[PROVIDED RECORDS Boundary: Start]

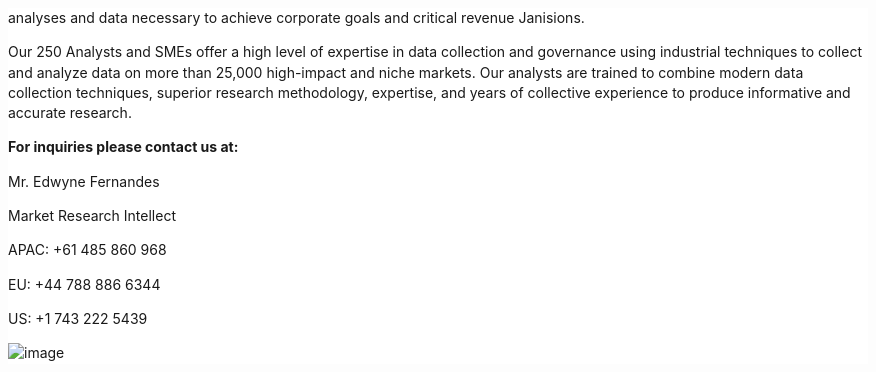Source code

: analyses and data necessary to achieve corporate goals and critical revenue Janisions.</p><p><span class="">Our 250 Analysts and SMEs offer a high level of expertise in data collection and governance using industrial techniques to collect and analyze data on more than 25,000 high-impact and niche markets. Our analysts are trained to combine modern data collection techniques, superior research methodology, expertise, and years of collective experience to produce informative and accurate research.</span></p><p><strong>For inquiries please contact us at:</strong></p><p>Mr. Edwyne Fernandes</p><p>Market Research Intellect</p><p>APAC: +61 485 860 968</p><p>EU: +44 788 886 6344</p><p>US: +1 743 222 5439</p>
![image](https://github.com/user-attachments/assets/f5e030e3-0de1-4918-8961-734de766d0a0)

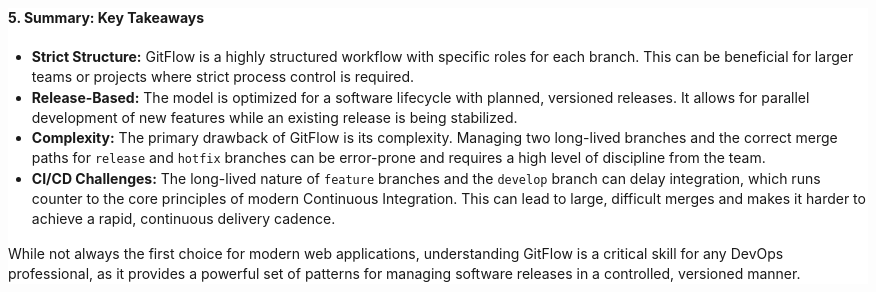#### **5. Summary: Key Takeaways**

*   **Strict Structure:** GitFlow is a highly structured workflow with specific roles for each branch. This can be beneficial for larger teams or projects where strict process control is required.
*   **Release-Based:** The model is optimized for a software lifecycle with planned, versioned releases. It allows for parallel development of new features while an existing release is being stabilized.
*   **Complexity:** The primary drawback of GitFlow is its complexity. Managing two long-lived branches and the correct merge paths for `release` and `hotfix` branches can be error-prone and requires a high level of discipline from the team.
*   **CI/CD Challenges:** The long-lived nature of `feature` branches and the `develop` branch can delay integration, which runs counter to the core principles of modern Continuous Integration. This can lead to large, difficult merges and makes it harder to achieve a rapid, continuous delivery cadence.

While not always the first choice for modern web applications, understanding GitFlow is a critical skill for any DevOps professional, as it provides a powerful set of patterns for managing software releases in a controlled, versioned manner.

[PROVIDED RECORDS Boundary: End]

### WHAT THIS TASK INVOLVES
Only the text of the records belongs in your answer, repeated exactly; the pictures stay out.

### ANSWER SECTION
Source code

: analyses and data necessary to achieve corporate goals and critical revenue Janisions.</p><p><span class="">Our 250 Analysts and SMEs offer a high level of expertise in data collection and governance using industrial techniques to collect and analyze data on more than 25,000 high-impact and niche markets. Our analysts are trained to combine modern data collection techniques, superior research methodology, expertise, and years of collective experience to produce informative and accurate research.</span></p><p><strong>For inquiries please contact us at:</strong></p><p>Mr. Edwyne Fernandes</p><p>Market Research Intellect</p><p>APAC: +61 485 860 968</p><p>EU: +44 788 886 6344</p><p>US: +1 743 222 5439</p>
![image](https://github.com/user-attachments/assets/f5e030e3-0de1-4918-8961-734de766d0a0)

#### **5. Summary: Key Takeaways**

*   **Strict Structure:** GitFlow is a highly structured workflow with specific roles for each branch. This can be beneficial for larger teams or projects where strict process control is required.
*   **Release-Based:** The model is optimized for a software lifecycle with planned, versioned releases. It allows for parallel development of new features while an existing release is being stabilized.
*   **Complexity:** The primary drawback of GitFlow is its complexity. Managing two long-lived branches and the correct merge paths for `release` and `hotfix` branches can be error-prone and requires a high level of discipline from the team.
*   **CI/CD Challenges:** The long-lived nature of `feature` branches and the `develop` branch can delay integration, which runs counter to the core principles of modern Continuous Integration. This can lead to large, difficult merges and makes it harder to achieve a rapid, continuous delivery cadence.

While not always the first choice for modern web applications, understanding GitFlow is a critical skill for any DevOps professional, as it provides a powerful set of patterns for managing software releases in a controlled, versioned manner.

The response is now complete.